Some examples: At one point, Weaver plays a horndog who keeps salivating over a beautiful woman, declaring over and over how much he'd "like to give her one" - and then begins to impersonate that very woman, showing us both sides of the sexual transaction. Dingle plays young Sean's rage as an extension of the cynicism of Jake, his "home" character. Later on, when Jake is at his most despondent, he runs into Brother Gerard, who taught Sean years ago. Suddenly, in flashback, Dingle transforms himself into the innocent and hopeful eight-year-old Sean once was. Used to be, you see, that Sean saw value in dairy farming and even in the usefulness of cows; now he only sees the shit they produce.
Both actors excel at their multiple impersonations. Dingle is particularly good as one old codger around town, "the last surviving extra on The Quiet Man," the 1952 film that has an Irish John Wayne struggling for the hand of Maureen O'Hara. Weaver doesn't just camp it up as the famous actress, either -- he finds her complexity and confusion, just as he does in the angry second-act revelation by the ever-buoyant Charlie.
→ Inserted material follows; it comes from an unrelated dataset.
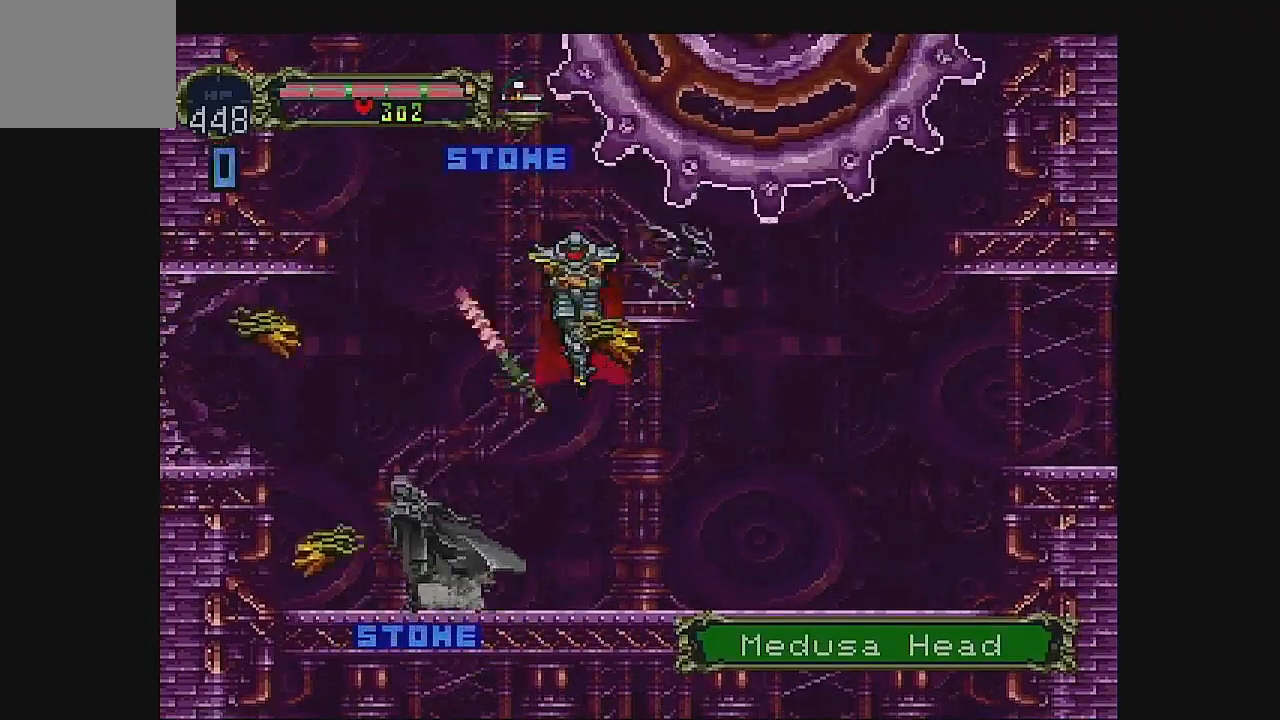
{"dt_ms": 500, "buttons": ["A", "DPAD_DOWN", "DPAD_RIGHT"], "left_stick": "center", "events": [[67, "A", "down"], [167, "A", "up"], [267, "A", "down"], [367, "A", "up"], [433, "A", "down"], [467, "DPAD_DOWN", "down"]]}
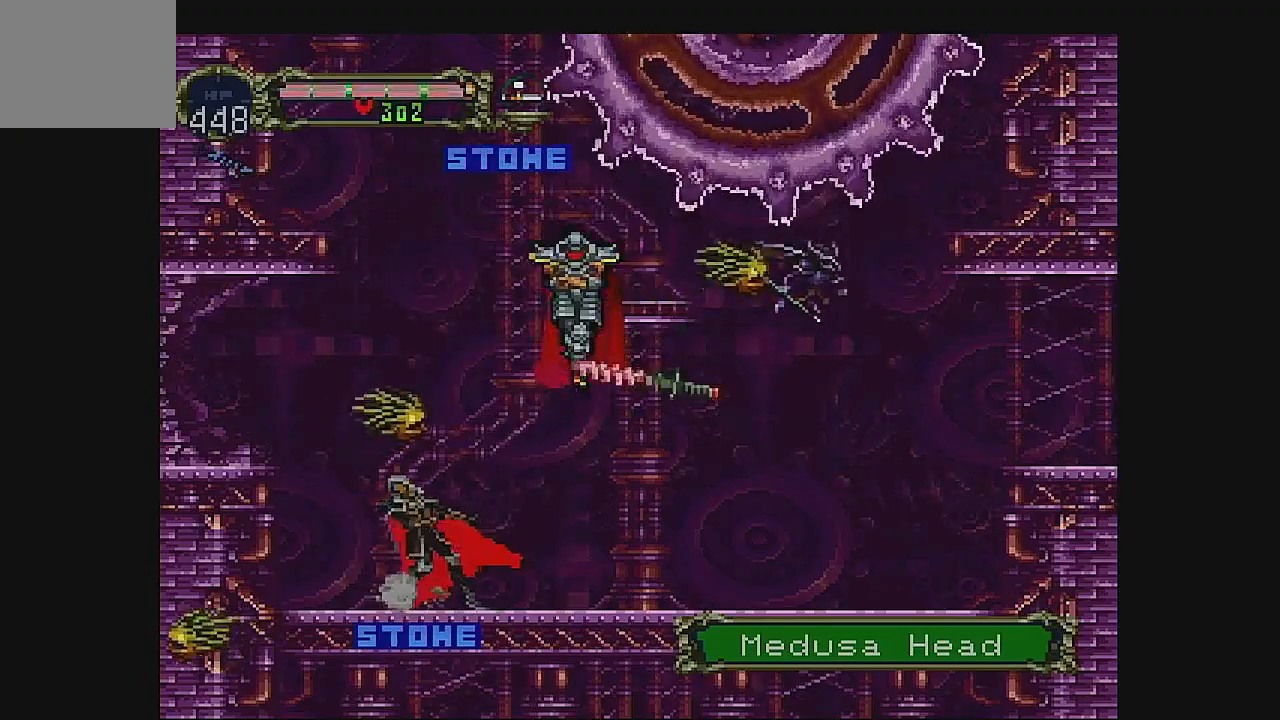
{"dt_ms": 500, "buttons": [], "left_stick": "center", "events": [[33, "A", "up"], [33, "DPAD_DOWN", "up"], [33, "DPAD_RIGHT", "up"]]}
Director Holli Hornlien coached her two actors through a number of inventive ways to scurry in and out of characters. But she's done more than that, too. She and her artistic and production staffs have devised a coup de theatre for the first-act curtain that'll make you sit up and pay attention to the mess of pain these Irish folks are in.
Set designer Dean Bourland (whose departure from Interplayers will be much lamented) has framed his Irish countryside with banners drooping from the rafters -- except they're not just banners. In this tale about movie-making, appropriately, they become over-large strips of celluloid.
It's because of Hollywood that the plot of Stones eventually turns in on itself: Jake and Charlie, supernumeraries in the movie of life, seize an opportunity to become more than just a couple of extras. Out of some depressing circumstances, they pluck considerable hope.
Some playgoers will dismiss Stones in His Pockets -- seen here in its West Coast premiere -- because some of its characters look at life and decide to give it the finger. Marie Jones's play, moreover, has its share of sex and drugs, of rudeness and cruelty and despair, and plenty of salty language. But it also conveys valuable messages about compassion and courage -- all that, and with just two actors, minimal costumes, a few light changes and some imaginary but quite useful cows.
But by the end of Stones in His Pockets, we're not being flipped off. We're being embraced.